Instead, what we see is money spent on more sources of revenue and more tools to make revenue generation efficient. Security, and IT operations, they just get to maintain and make do with what they have. This sad state of affairs is even more obvious when you look at how much an average breach, incident, disaster etc. costs when they happen without a plan in place. Just look at the massive impact from the quarantine of 2020. Businesses lost money hand over first because they had no continuity plans to keep the business efforts running. They also were open to attacks as their workforce moved from inside the walled garden to basically sitting in the fields outside the wall.
With the rise in attacks, identified and exploited vulnerabilities, breaches, ransomware, etc. I would have thought we had hit a turning point in the industry where the lights would come on and businesses would realize that IT operations and cybersecurity were not just costs to be mitigate, but as essential to operation as revenue generation. Instead, we see a decrease in security spending, in conjunction with layoffs of non-revenue generating personnel. If I never have to sit on another call where I hear about a new acquisition and then a request to “trim down” security spending it would be a very happy time indeed.
What is being missed here, in the mad race for more revenue is that there are smart and efficient ways to spend your IT operations and cybersecurity budget while systematically increasing revenue. You just have to identify what those areas are. You also need to be aware of how the threat landscape changes when there is an economic impact. In the current economic environment, there are certain business verticals that are contracting. The mortgage and finance industry is one that is being hit particularly hard. Cost cutting measures are being sought to help preserve revenue and security is one of the first things to go. The problem is that threat actors know this pattern all too well. They do their homework and research and can identify with frightening accuracy when to start hitting businesses that might be letting security slip. This is even more likely to happen when an industry is on the verge of regulation changes.
The logic is simple to follow. The downsizing of a company (announced layoffs) typically indicates a decrease in security spending when combined with a regulation change with more restrictive requirements is like a perfect storm for them. The new additions to the regulation (such as requiring MFA for all internal and external applications and services) gives them a target, the downsizing means there is likely to chaos in account management, the decrease in security spending means there is little chance that they required changes have been budgeted for. Initial Access Brokers (IAB) start looking to ramp up phishing in the hopes of a BEC they can either pivot off of (send more phishing emails to bigger targets), pull data that can be leverage for financial gain, or put in their pocket for later exploitation.
We are already seeing an increase in business email compromises, financial fraud emails and other styles of attacks simply because the target environment is rich. The number of companies who are compromised that do not have internal security teams or went with the cheapest outsourced security they could find is shocking. Even larger organizations are at fault here. They have the money, but are either unwilling to spend it, or are unwilling to complete security projects in a timely manner. The recent City of Dallas ransomware attack is a great example of this. They had the right tools; they just never spent the time/money to finish getting them setup properly to combat a ransomware attack. I am willing to bet they had multiple audits, assessments, etc. and still got popped.

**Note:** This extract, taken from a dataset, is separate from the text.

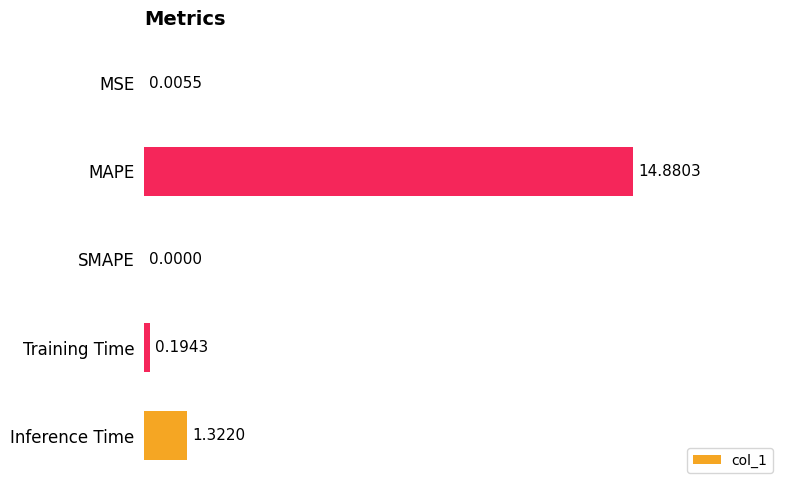

At which label is the value closest to 7?

Inference Time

The good news is that there is a way to fix this. It is not easy, it is not simple, and it does cost money. Companies must understand that incidents and disasters can take more money than you earn if they are not properly planned for. This means that you need the right staff (internal or third party) to take your strategic goals and turn them into tactical goals. You can have board company policies and risk appetite statements, but if you have no idea how to take them from a written statement and make them exist in the real world, they are of no use other than to check a box on an assessment. This change in mindset on security spending must be organization wide as well. Everyone from the top-down needs to be committed to building the right environment, complete with contingency and recovery plans for the day that revenue impacting event happens. Otherwise, things are only going to get worse.